### [Trecho fornecido]
==============================

Na madrugada daquele domingo para segunda-feira, 5 de agosto, a data de sua morte foi alterada para 4 de agosto de 2024 no verbete sobre sua trajetória na Wikipédia – a mudança foi feita por um usuário cuja identidade é desconhecida. Entretanto, horas depois, a data voltou a ser 25 de fevereiro de 2003, como constava antes, equivocadamente.
A reportagem tentou contato com familiares de Huber Junior nos meses seguintes à sua morte, mas não houve retorno.
Vida discreta em chácara
Apesar de notificação da Justiça do Trabalho em 2023 ainda indicar que Gilberto Huber se “encontra em local incerto e não sabido para tomar ciência do despacho proferido nos autos”, o Intercept conseguiu encontrar o local onde ele viveu nestes 20 anos como foragido.
O seu refúgio era Biritiba Mirim, cidade de 30 mil habitantes no interior de São Paulo. Mais precisamente, a Chácara Santa Fé, situada no início da Serra do Mar. A confirmação da localização da residência consta no atestado de óbito de Huber Junior.
Estivemos na região em novembro. Moradores, que preferiram não se identificar, contaram que a propriedade onde Huber Junior vivia era grande, mas foi dividida e vendida ao longo dos anos. Um ex-vizinho afirmou que ele possuía bens, incluindo “carrões”.
E foi lá que também encontramos Tisuko Nakano, a companheira de 40 anos de convívio com o empresário. Ela contou que o casal adquiriu a propriedade há 30 anos, mas passou a viver nela há duas décadas, após deixar um apartamento no bairro Jardins, em São Paulo. “A cidade estava muito agitada”, disse Nakano, que divide a chácara com 16 cães retirados das ruas. Ela e Huber Junior não tinham filhos.
Segundo Nakano, o empresário manteve até o fim da vida lucidez e ótima memória. Ele não mantinha muito contato com a família de seu primeiro casamento, afirmou ela, e quase não saía da chácara. Pesquisar assuntos diversos na internet madrugada adentro, como política e ecologia, era algo que fazia com frequência, além de cultivar orquídeas. “Ele gostava do Brasil. Fez tudo que gostava na vida e dizia que viveria até os 100 anos”, contou.
Sobre a vida pregressa do empresário, Nakano é reservada. “Eu entrei na empresa com cerca de 18, 19 anos, nos anos 1970, então, não sabia muita coisa sobre seu passado”, ressaltou. Mas ela mencionou que Huber Junior, que nasceu em São Paulo em 1925, filho de mãe brasileira e pai estadunidense, foi para os Estados Unidos com cinco anos de idade. Depois, serviu como soldado na Segunda Guerra Mundial. “‘Eu fui para a guerra para matar japoneses’, ele costumava me dizer”, relembrou.
Em 1947, segundo Nakano, Huber Junior retornou ao Brasil. Dez anos depois, assumiu o comando da Listas Telefônicas Brasileiras, a LTB. Sobre assuntos relacionados ao grupo empresarial e ao IPÊS, ela pouco falou. “Ele viajava ao Rio, mas não me dizia nada. Ele procurava me preservar, com medo que alguém, como um militar, pudesse nos procurar”, disse.
Nakano ainda afirmou que Huber chegou a ter cerca de 30 empresas. “Eu não era sócia, mas ele me colocava de sócia”, contou. Antes de deixarmos a residência, ela comentou que Huber Junior chegou a declarar que possuía documentos do IPÊS guardados em uma outra casa, mas sem dar mais detalhes. Indagada se gostaria de compartilhá-los em algum momento, permaneceu em silêncio.

==============================

### [Material de origem]
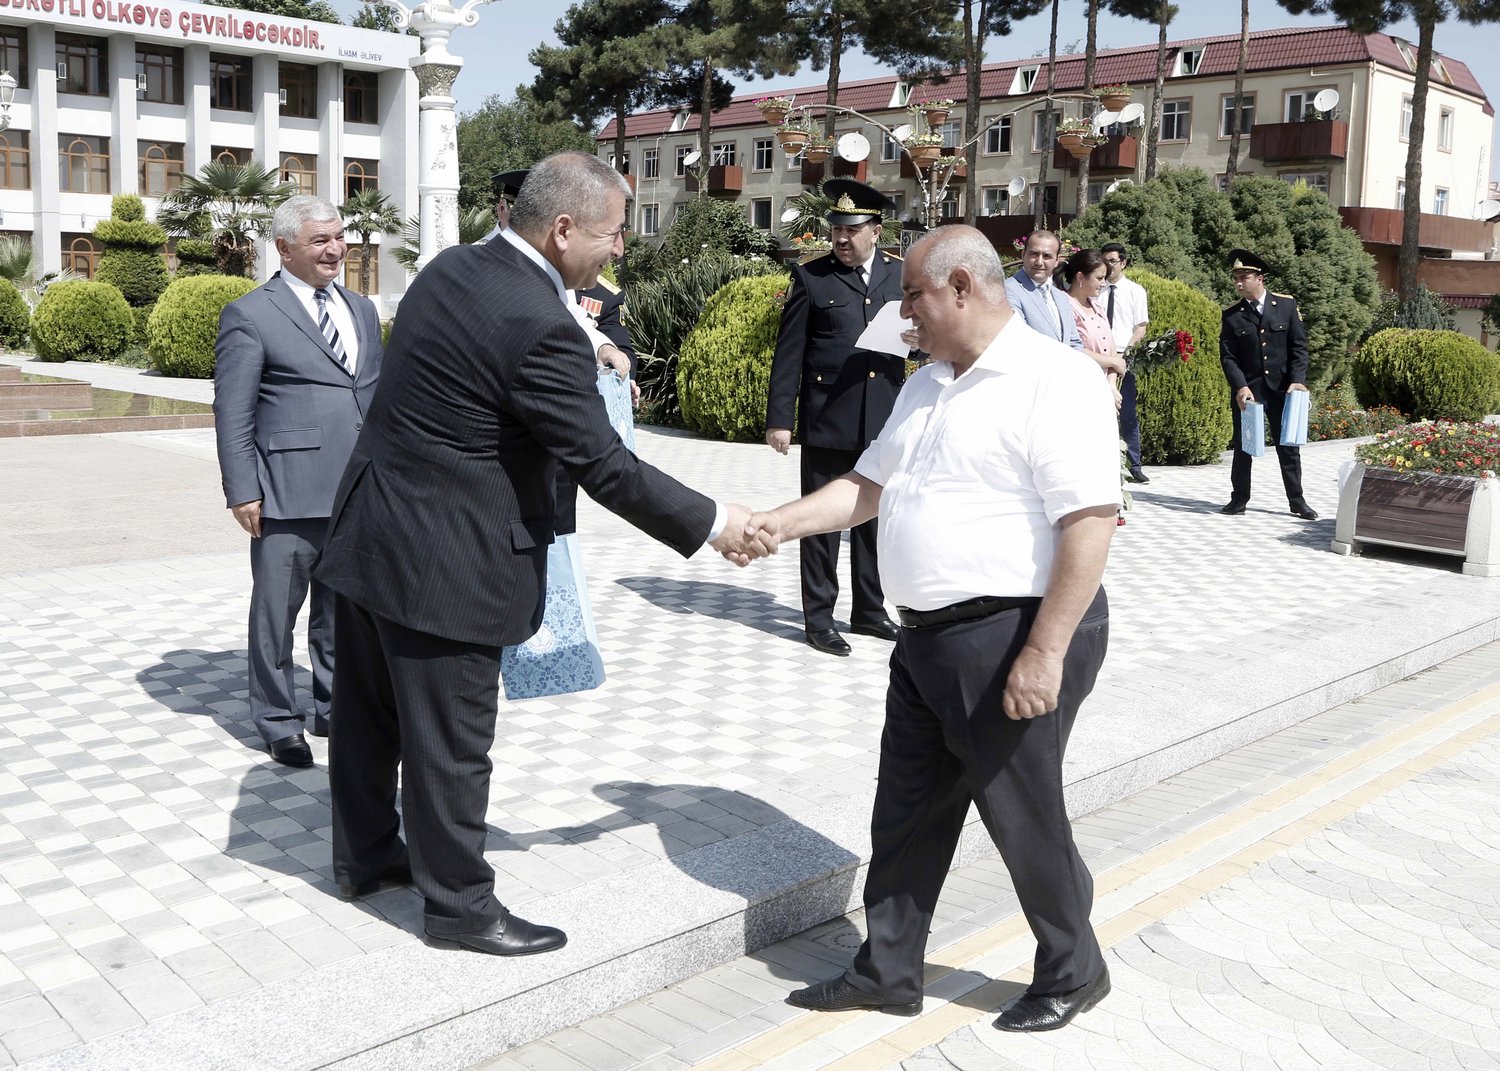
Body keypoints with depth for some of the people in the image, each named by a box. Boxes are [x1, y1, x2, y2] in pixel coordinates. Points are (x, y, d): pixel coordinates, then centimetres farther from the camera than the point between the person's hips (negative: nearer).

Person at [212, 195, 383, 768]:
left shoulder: (362, 310, 16)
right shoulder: (250, 314, -3)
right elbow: (232, 413, -6)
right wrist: (242, 492, -12)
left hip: (357, 492, 6)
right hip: (287, 495, -5)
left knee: (342, 609, 15)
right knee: (276, 612, 5)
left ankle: (335, 707, 29)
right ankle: (278, 721, 18)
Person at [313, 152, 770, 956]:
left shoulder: (449, 268, 4)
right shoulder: (541, 328, -23)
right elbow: (605, 467, -20)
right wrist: (713, 525, -9)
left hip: (367, 533, 9)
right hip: (440, 563, -9)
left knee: (369, 715, 22)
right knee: (450, 741, 6)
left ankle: (363, 857, 41)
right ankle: (459, 904, 21)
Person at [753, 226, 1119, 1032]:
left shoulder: (1054, 379, -16)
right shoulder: (927, 385, 13)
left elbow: (1090, 521, -22)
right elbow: (869, 486, 17)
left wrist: (1045, 651, -25)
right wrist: (782, 522, 3)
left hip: (1014, 638, -8)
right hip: (928, 634, 9)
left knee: (1023, 815, 7)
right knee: (907, 810, 15)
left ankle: (1072, 974, 30)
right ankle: (887, 972, 31)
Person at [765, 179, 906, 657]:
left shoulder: (902, 274, 9)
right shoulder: (811, 277, -1)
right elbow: (789, 353, -2)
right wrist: (779, 418, -6)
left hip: (884, 420, 4)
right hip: (827, 421, -3)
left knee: (875, 518, 14)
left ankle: (869, 609, 28)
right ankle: (818, 618, 14)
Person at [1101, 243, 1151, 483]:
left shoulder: (1135, 291, 6)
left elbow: (1141, 327, 3)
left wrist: (1124, 351, -11)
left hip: (1124, 358, -1)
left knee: (1128, 414, 0)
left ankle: (1134, 466, 5)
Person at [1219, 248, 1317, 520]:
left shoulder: (1287, 304, 0)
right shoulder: (1231, 315, 0)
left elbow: (1299, 345, -1)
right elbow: (1228, 357, -3)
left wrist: (1297, 380, -12)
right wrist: (1240, 387, -16)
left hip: (1282, 387, 0)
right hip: (1247, 390, 0)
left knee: (1288, 446, 6)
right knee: (1243, 446, 6)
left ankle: (1297, 501, 15)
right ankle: (1239, 499, 17)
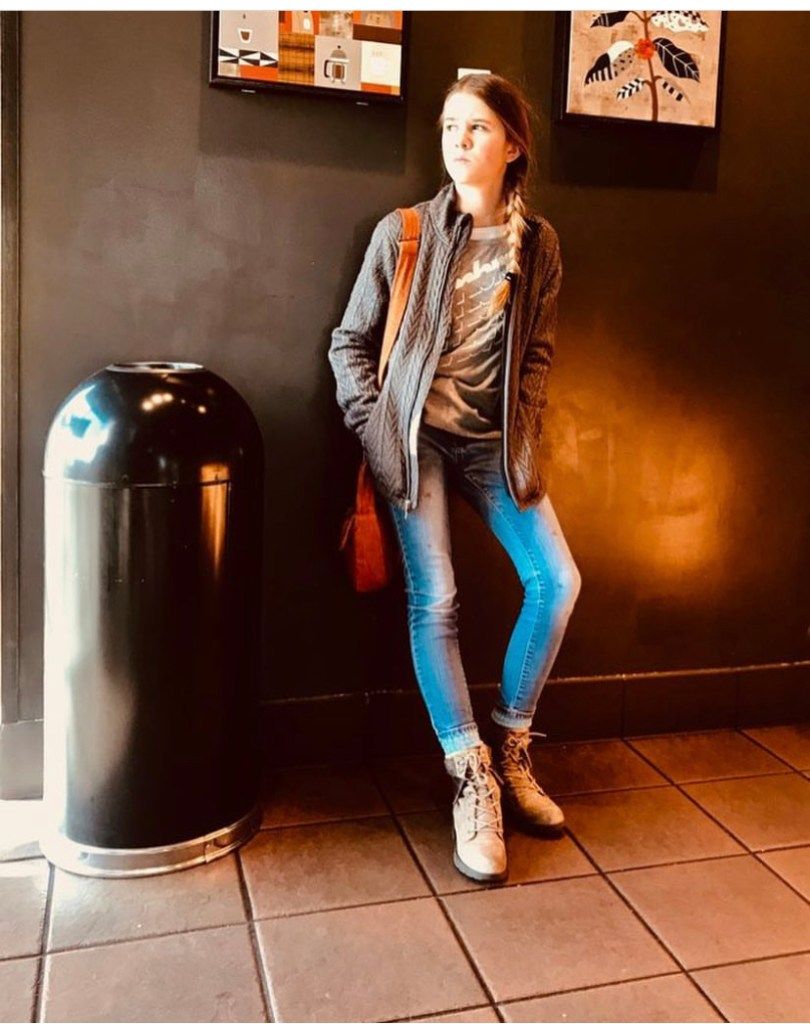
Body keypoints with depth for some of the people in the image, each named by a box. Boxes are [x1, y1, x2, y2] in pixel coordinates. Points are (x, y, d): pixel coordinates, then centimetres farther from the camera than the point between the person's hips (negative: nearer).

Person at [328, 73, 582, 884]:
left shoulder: (538, 244, 4)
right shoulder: (403, 232, -5)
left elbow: (538, 352, 10)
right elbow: (349, 344, 0)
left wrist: (525, 442, -1)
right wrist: (377, 434, -9)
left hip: (493, 441, 3)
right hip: (415, 434, -3)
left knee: (557, 580, -8)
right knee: (434, 600, -11)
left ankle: (510, 749, 12)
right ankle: (474, 783, 2)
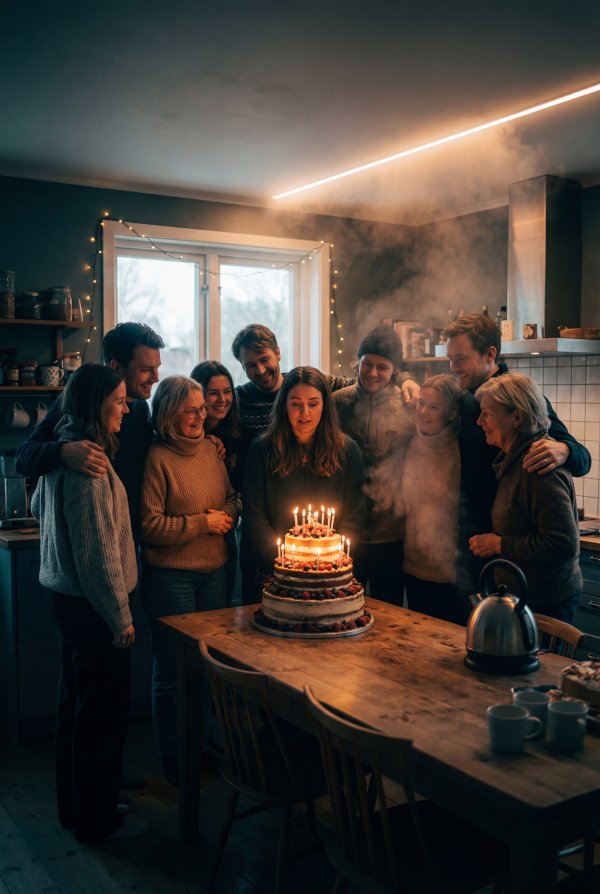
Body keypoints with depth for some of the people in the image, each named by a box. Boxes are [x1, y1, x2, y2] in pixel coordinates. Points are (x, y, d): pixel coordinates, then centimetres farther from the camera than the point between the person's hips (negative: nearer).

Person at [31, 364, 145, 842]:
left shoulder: (64, 452, 7)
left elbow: (39, 507, 24)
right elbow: (97, 548, -22)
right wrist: (120, 617, -17)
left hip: (64, 593, 10)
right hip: (91, 602, -10)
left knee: (76, 702, 20)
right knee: (104, 710, 4)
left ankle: (74, 804, 35)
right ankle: (97, 819, 19)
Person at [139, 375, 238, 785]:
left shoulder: (210, 449, 7)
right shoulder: (157, 458, -13)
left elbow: (232, 497, 17)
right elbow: (148, 525, -17)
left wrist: (227, 514, -5)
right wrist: (202, 523, -14)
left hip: (214, 570, 6)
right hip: (170, 577, -6)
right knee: (174, 667, 3)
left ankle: (204, 742, 31)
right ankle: (175, 758, 21)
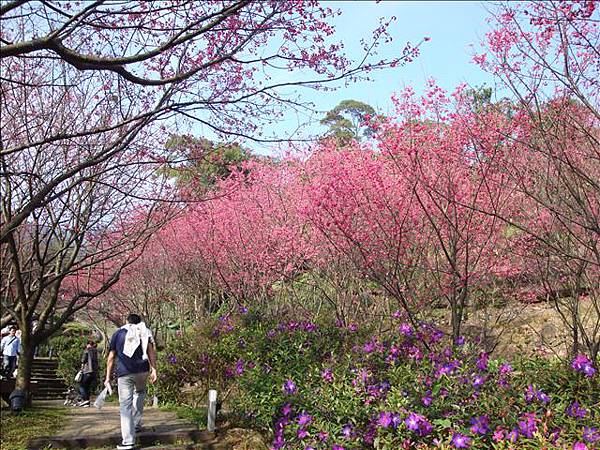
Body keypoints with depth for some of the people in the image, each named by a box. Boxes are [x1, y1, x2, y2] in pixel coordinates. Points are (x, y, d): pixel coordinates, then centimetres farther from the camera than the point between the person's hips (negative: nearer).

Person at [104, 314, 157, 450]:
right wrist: (154, 369, -2)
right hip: (142, 371, 2)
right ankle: (136, 424, 29)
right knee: (140, 392, 31)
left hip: (124, 373, -1)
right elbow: (151, 351, 1)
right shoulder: (144, 332, 14)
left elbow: (111, 357, 11)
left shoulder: (118, 333, 15)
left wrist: (108, 377, 13)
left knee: (125, 406, 0)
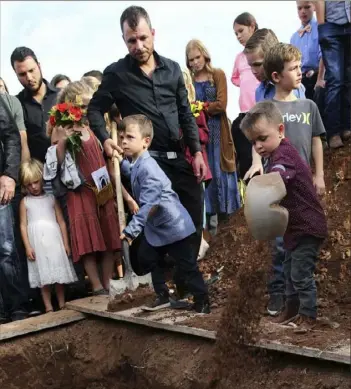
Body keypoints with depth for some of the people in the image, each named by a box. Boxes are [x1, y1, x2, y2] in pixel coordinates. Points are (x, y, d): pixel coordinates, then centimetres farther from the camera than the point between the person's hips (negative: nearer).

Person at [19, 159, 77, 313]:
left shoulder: (51, 198, 8)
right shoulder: (25, 202, 6)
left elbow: (61, 222, 7)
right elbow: (23, 225, 2)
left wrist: (66, 243, 1)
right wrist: (28, 247, -6)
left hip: (54, 241, 1)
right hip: (37, 244, -1)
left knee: (59, 274, 4)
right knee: (43, 277, 1)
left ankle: (62, 305, 13)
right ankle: (48, 307, 6)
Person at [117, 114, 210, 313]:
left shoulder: (147, 168, -28)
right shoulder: (136, 164, 1)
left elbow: (148, 205, -32)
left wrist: (131, 230, -33)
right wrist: (119, 160, 13)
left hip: (173, 225, -9)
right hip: (155, 226, 10)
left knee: (186, 265, 1)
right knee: (147, 261, 16)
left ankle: (202, 300, 13)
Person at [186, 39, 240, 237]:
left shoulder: (218, 75, 0)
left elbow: (221, 104, -9)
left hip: (217, 131, -1)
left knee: (218, 171, 5)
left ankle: (223, 208, 16)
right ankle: (211, 216, 9)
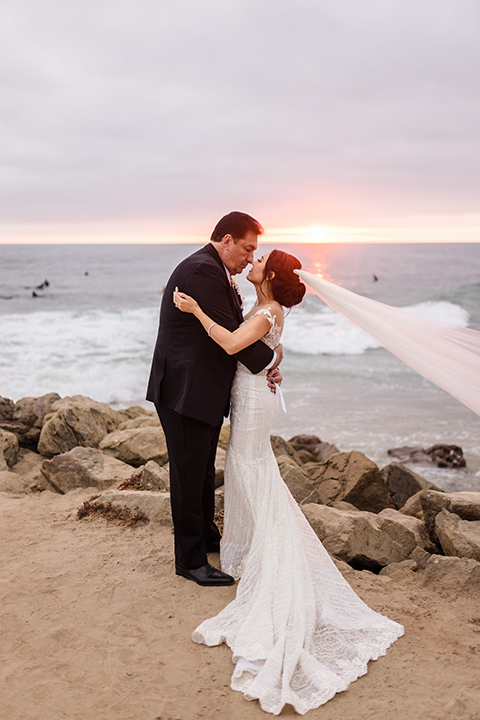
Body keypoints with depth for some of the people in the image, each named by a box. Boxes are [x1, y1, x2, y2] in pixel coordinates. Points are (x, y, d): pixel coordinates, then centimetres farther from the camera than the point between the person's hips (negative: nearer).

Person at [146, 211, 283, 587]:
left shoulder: (216, 272, 14)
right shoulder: (201, 270, -19)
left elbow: (238, 328, 12)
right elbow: (229, 333, -22)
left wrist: (266, 365, -2)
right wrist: (270, 358, -9)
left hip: (205, 391, 11)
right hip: (186, 392, -11)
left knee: (205, 470, 24)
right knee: (189, 475, 1)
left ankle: (206, 534, 42)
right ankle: (190, 559, 15)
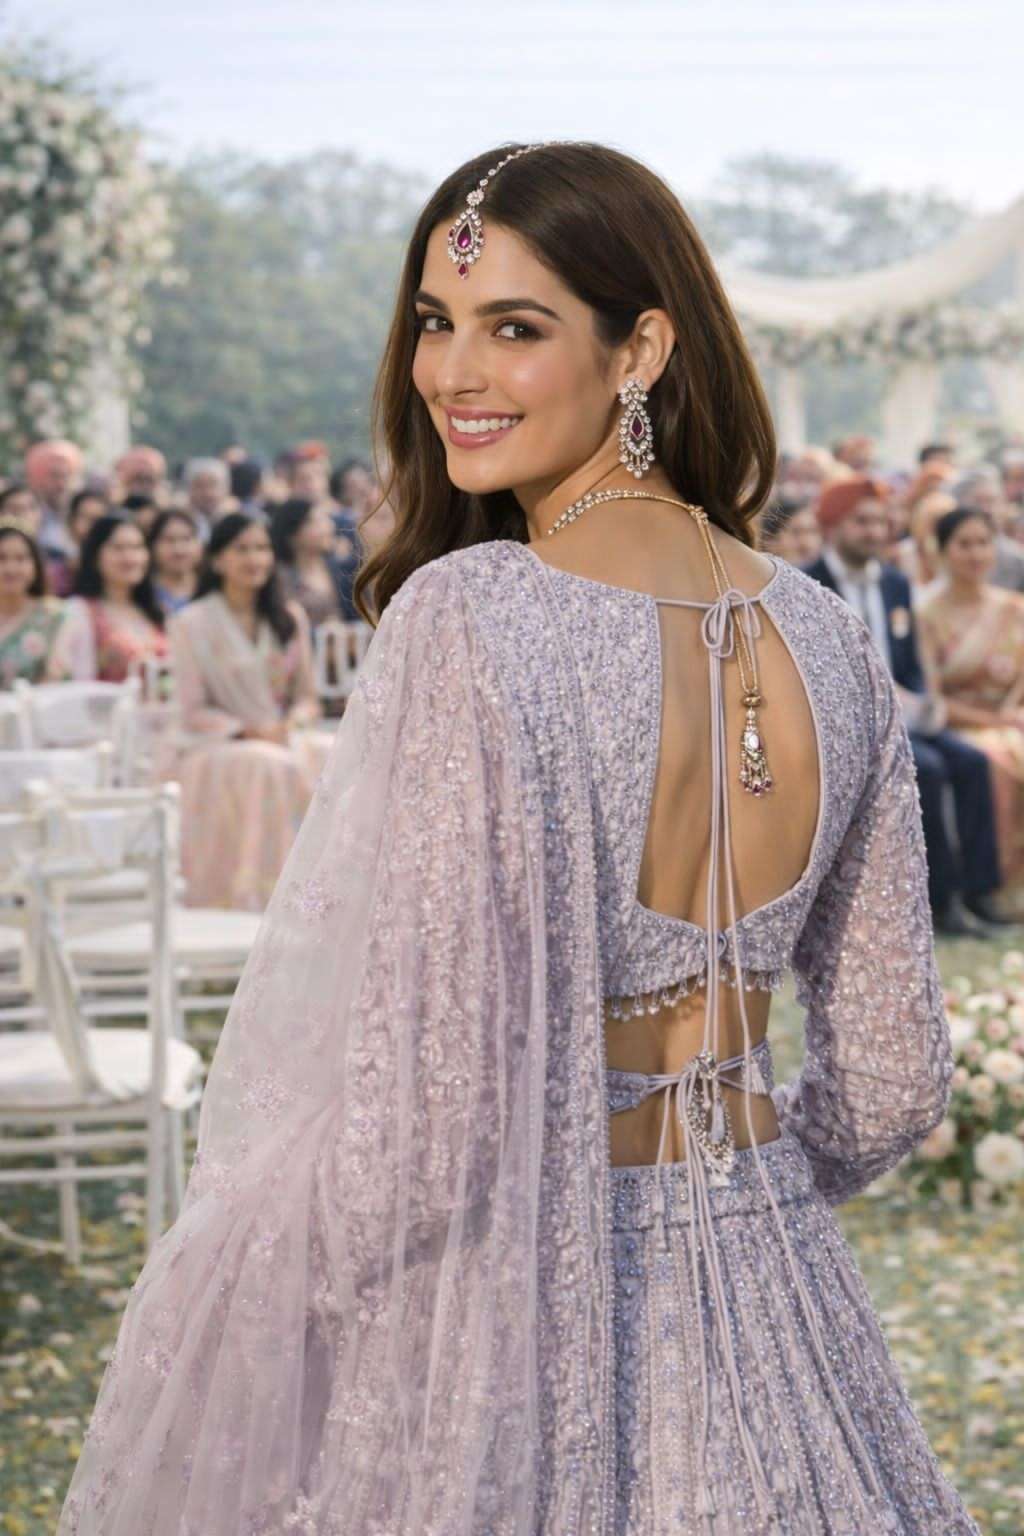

==============================

### [Enunciado da tarefa]
Reproduza palavra por palavra a parte do trecho sobre Gilberto Huber Junior que começa nas palavras que contêm "Na madrugada daquele" e termina logo após "anos como foragido.". Os dados provêm de uma fonte distinta da do trecho.

### [Resposta à tarefa]
Na madrugada daquele domingo para segunda-feira, 5 de agosto, a data de sua morte foi alterada para 4 de agosto de 2024 no verbete sobre sua trajetória na Wikipédia – a mudança foi feita por um usuário cuja identidade é desconhecida. Entretanto, horas depois, a data voltou a ser 25 de fevereiro de 2003, como constava antes, equivocadamente.
A reportagem tentou contato com familiares de Huber Junior nos meses seguintes à sua morte, mas não houve retorno.
Vida discreta em chácara
Apesar de notificação da Justiça do Trabalho em 2023 ainda indicar que Gilberto Huber se “encontra em local incerto e não sabido para tomar ciência do despacho proferido nos autos”, o Intercept conseguiu encontrar o local onde ele viveu nestes 20 anos como foragido.